There is a website called www.costofwar.com that keeps track of the costs of U.S. wars in Iraq and Afghanistan. I visit the site once in a while, particularly to closely stare at its three number counters on its main page. After a few seconds the rapidly flipping numbers literally, and I mean literally literally, make me somewhat dizzy and nauseous. (I have motion sickness).
With Afghan President Hamid Karzai mounting a particularly unvarnished verbal assault on the United States in the past few days, I decided to visit the website this morning just to get me in the right mood. For those of you who may not keep abreast of such things let me give you a quick background.
On March 10, as the new U.S. Defense Secretary Chuck Hagel was on his maiden visit to Kabul, Karzai said something that even his biggest skeptics would not have anticipated him to say. He said, in so many words, that America is now colluding with the Taliban to destabilize Afghanistan. Going by the media reports the implication of Karzai’s comments is that both the Taliban and the U.S. have a vested interested in keeping Afghanistan in ferment so that the American military presence can continue. He also said that the U.S. is simultaneously engaging the Taliban in talks behind-the-scenes even as it was taking on it militarily, thereby sending conflicting message.
The immediate provocation for Karzai to launch a verbal assault on the U.S. is the latter’s refusal to hand over to his government the control of the Bagram prison.
Nationalism is the last refuge of a waning politician. It appears that Karzai is embracing Afghan nationalism as he prepares for a possible life beyond his presidency. He is justifiably worried about what might happen to him once he leaves office. He is all too aware of the fate that the late Afghan President Mohammad Najibullah Ahmadzai met on September 27, 1996, when the Taliban captured him, reportedly castrated him, dragged to his death through Kabul’s streets and hanged his body from a traffic light in Ariana Square. Dr. Najibullah was the last Communist president of Afghanistan, a legacy of the Soviet invasion.
Incidentally, after I shifted to New Delhi from Bombay in 1989-1990 I used to live in a private guest house in the Asiad Village. Close to my guest house, there was another guest-house fortified with sandbags and armed Indian guards. I was told that was where Dr. Najibullah’s family was hosted temporarily by the Indian government. (I had to bring up my extremely tangential connection to Afghanistan in the hope of establishing some miniscule measure of credibility on the subject.)

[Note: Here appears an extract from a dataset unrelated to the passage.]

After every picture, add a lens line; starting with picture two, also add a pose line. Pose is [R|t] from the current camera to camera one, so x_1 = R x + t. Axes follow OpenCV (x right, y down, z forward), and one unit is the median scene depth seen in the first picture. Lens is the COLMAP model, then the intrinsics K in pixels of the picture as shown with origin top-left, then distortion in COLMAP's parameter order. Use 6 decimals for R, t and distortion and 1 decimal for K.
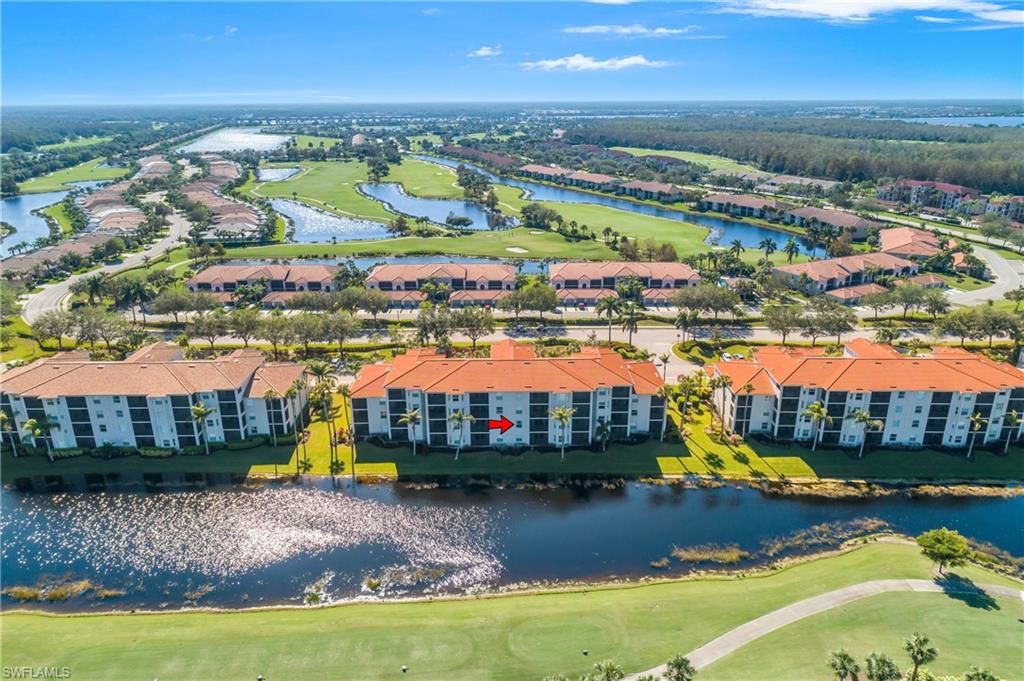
lens RADIAL K [[682.4, 0, 512.0], [0, 682.4, 340.5], [0, 0, 1]] dist [0.008676, -0.000627]
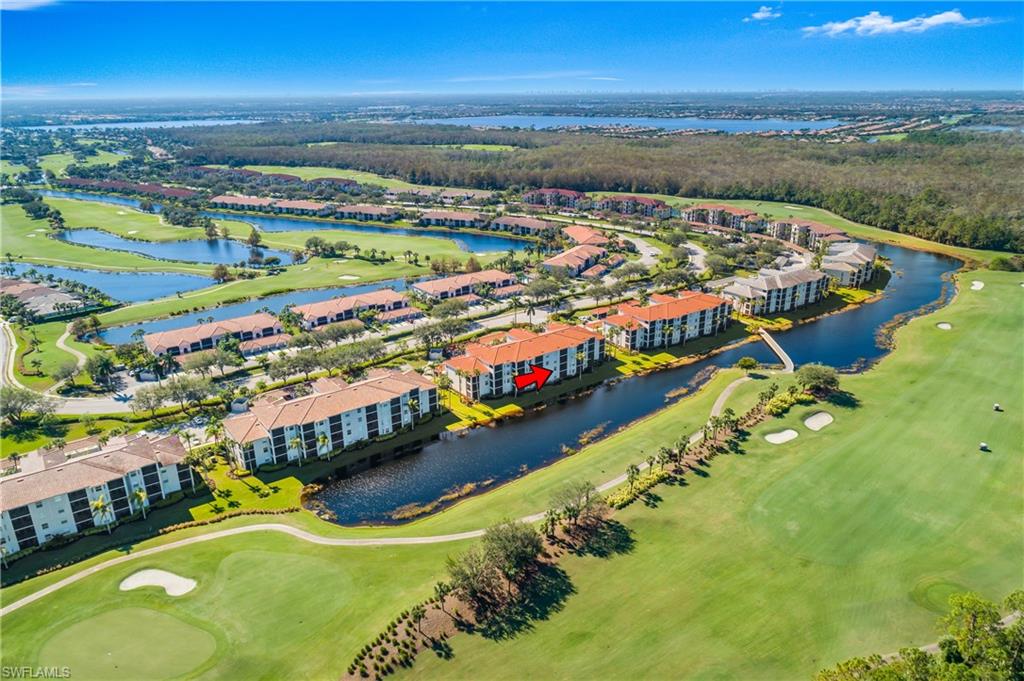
lens RADIAL K [[682.4, 0, 512.0], [0, 682.4, 340.5], [0, 0, 1]] dist [0.008676, -0.000627]
pose [[0.806682, -0.205952, 0.553938, -0.485468], [0.202567, 0.976890, 0.068212, -0.045429], [-0.555185, 0.057184, 0.829759, -0.212825]]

So unless Karzai burnishes his nationalist credentials he could face serious existential challenges. Of course, Karzai has dismissed the fears of what might happen after 2014 when the U.S. withdraws its troops. He has argued, and perhaps with some justification, that it is not as if Afghanistan will unravel just as soon as the Americans leave. At the same time though he is obviously deeply concerned about the consequences of Washington engaging the Taliban. He knows that in the end he has to live inside Afghanistan’s deeply entrenched tribal equations. Invoking Afghan nationalism offers him as good a chance as any at this point.

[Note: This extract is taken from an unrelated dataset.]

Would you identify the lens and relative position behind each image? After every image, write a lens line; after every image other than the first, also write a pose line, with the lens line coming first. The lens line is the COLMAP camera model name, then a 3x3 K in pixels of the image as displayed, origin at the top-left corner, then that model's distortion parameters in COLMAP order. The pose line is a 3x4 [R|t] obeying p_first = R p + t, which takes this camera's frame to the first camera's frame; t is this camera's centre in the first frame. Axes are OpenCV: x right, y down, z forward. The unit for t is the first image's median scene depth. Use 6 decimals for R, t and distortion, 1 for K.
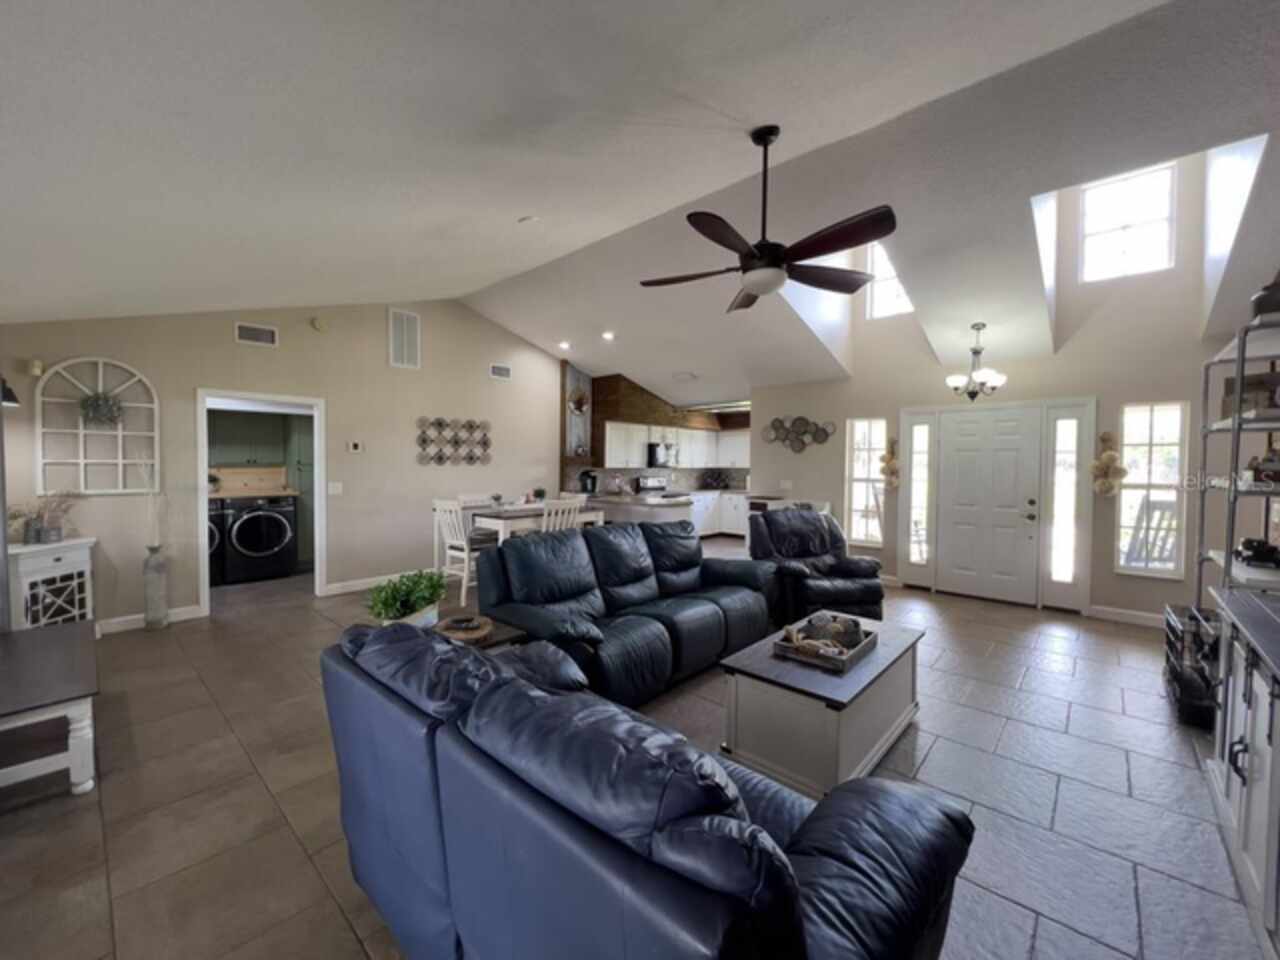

It is in this overall context that I was looking at the Cost of War number counter this morning. According to the Afghan number counter, the U.S. has already spent more than $620 billion on the war there. If someone told you 12 years ago that 12 years and $620 billion later, there would be in Kabul a president who would accuse the U.S. of sort of colluding with the Taliban, you would dismiss that person with contempt. The fact is that many had expressed that skepticism. Now that we are here, where do we go?
I am not at all qualified to pronounce historic judgment on whether the American invasion of Afghanistan has materially improved the latter as a country or not. One can be pretty sure that there is something to show for it. The question is whether that something is commensurate with the cost of war. That does not seem to be the case even remotely. Afghanistan is the kind of historic morass where invaders suffer from the delusion that they are really rapidly marching towards their goal. In reality, they are merely mostly shuffling about in the same spot. It is the sheer effort of keeping up with the morass that creates the illusion of forward movement and success.

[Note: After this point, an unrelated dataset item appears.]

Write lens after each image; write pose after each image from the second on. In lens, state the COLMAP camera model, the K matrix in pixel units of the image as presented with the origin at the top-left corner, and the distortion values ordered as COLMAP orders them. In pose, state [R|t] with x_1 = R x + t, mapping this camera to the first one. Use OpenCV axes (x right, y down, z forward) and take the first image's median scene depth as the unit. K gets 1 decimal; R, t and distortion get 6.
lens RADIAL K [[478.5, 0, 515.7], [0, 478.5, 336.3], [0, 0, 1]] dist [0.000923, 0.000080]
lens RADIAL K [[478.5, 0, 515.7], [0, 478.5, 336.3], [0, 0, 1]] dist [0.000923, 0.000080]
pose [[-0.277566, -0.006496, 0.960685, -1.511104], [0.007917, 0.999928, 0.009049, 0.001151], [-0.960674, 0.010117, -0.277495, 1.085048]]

For instance, Alissa J Rubin and Rod Nordland of The New York Times report today about a warning issued by the U.S. commander in Afghanistan about risks to their security intensifying in the aftermath of Karzai’s rather incendiary comments. One would have thought that such a massive, costly and prolonged military engagement by the world’s only superpower would have, at the very least, eliminated such basic challenges. Evidently, not.
I was not the only one to see the staggering folly of the Afghan war almost as soon as it started. Millions of others saw it as well. Unless there is a mindboggling and complex strategy behind the U.S. engagement, which lesser minds like mine cannot grasp and which only the chosen few are privy to, I think it is fair to say it is an epic mess right now.
I think Afghanistan’s other less known name is Ironistan. Or it should be.